The Economist explained the frenzy surrounding digital television in a May 2001 article, claiming that "digital brings many features, among them a clearer picture and the ability to squeeze more channels into the box. But the main reason why British pay-TV broadcasters, with their continental counterparts, are in breathless pursuit of this costly conversion is that digital TV promises interactivity: the ability of viewers to 'talk' to the telly. Interactive TV, it is said, will animate couch potatoes, tempting them to spend money ordering anything from pizzas to package holidays, all at the press of a remote-control button." According to the article, research group Jupiter Media Metrix claimed that by 2004 interactive commerce and research would rise to $8.1 billion in Europe, while climbing to $5 billion in the United States.

As such, BSkyB entered the new century ahead of the game in the U.K. digital arena. The company introduced the first interactive advertising campaigns in 2000 and rolled out Sky News Active, the world's first interactive television news service. It also launched Sky+, a fully-integrated personal video recorder. By 2001, the firm's digital subscriber base had surpassed five million. That year, BSkyB shuttered its analog signal, becoming the world's first nationwide provider to rely solely on digital service.

By 2002, Sky digital programming was broadcasted into a quarter of all British households. The company developed Freeview that year, offering customers three channels through digital terrestrial television (DTT). The firm defined DTT as television channels using digital signals delivered to homes through a conventional aerial and then converted through a digibox or set-top box. In 2003, BSkyB expanded into music television with the launch of three new channels. The company signed its seven millionth subscriber in October of that year.
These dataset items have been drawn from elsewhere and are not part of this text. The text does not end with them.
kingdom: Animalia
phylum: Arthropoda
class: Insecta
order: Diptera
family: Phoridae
Since his appointment in 1999, BSkyB CEO Tony Ball had overseen the company's successful foray into the digital television industry. Over a five-year period, the company had transformed itself into a digital powerhouse, garnering respect from its international peers as well as industry acclaim. Ball announced his intentions to leave his post in October 2003, causing many to speculate about the company's future leadership. In November, Murdoch appointed his 30-year-old son, James Murdoch, to the position. While the younger Murdoch had industry experience heading up News Corp.'s Asian satellite network, certain shareholders opposed the appointment based on the belief that he lacked the necessary experience to run BSkyB's burgeoning digital network.
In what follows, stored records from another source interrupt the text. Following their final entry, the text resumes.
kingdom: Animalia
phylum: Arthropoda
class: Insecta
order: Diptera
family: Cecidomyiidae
Principal Competitors: British Broadcasting Corporation; NTL Europe Inc.; Telewest Communications plc.

Further Reading:

  • Beale, Claire, "BSkyB to Turn off Analogue in 2002," Campaign, May 7, 1999, p. 1.
  • "BSkyB Prepares for Life after Ball's Departure," Satellite News, October 6, 2003.
  • Clarke, Steve, "BSkyB: The Second Coming," Campaign, April 26, 1991, p. 24.
  • Fallon, Ivan, "How They Kept the Secret of TV Deal," Sunday Times, November 4, 1990.
  • Groves, Dan, "BSkyB Takes Sky-High Gamble with Pay TV," Daily Variety, September 6, 1992, p. 23.
  • "How to Skin a Potato; Interactive TV, Inactive Viewers," Economist, May 26, 2001, p. 5.
  • Lynn, Matthew, "BSkyB Partners Play Shrewd Flotation Game," Sunday Times, October 4, 1994.
  • "Murdoch Faces Wrath of BSkyB Dissenters," Birmingham Post, November 14, 2003, p. 22.
  • "The Odd Couple; Digital Television," Economist, July 6, 2002.
  • Reed, Stanley, "Murdoch's British Sky Is Looking Brighter," Business Week, February 24, 1997, p. 16.
  • Snoddy, Richard, "Day of the Dish for BSkyB," Financial Times, August 22, 1996, p. 17.
  • ------, "Sky Bruiser Who Relishes the Fray," Financial Times, September 11, 1995, p. 10.
  • Thomson, Richard, "Thunder Behind the Blue Sky," Independent, November 20, 1994, p. 8.
  • Thynne, Jane, "Murdoch Aims for the Sky and His Press Rivals," Daily Telegraph, September 2, 1993, p. 4.
  • "Will Sky Ever Be an All-Rounder?," Marketing, February 6, 2003, p. 22.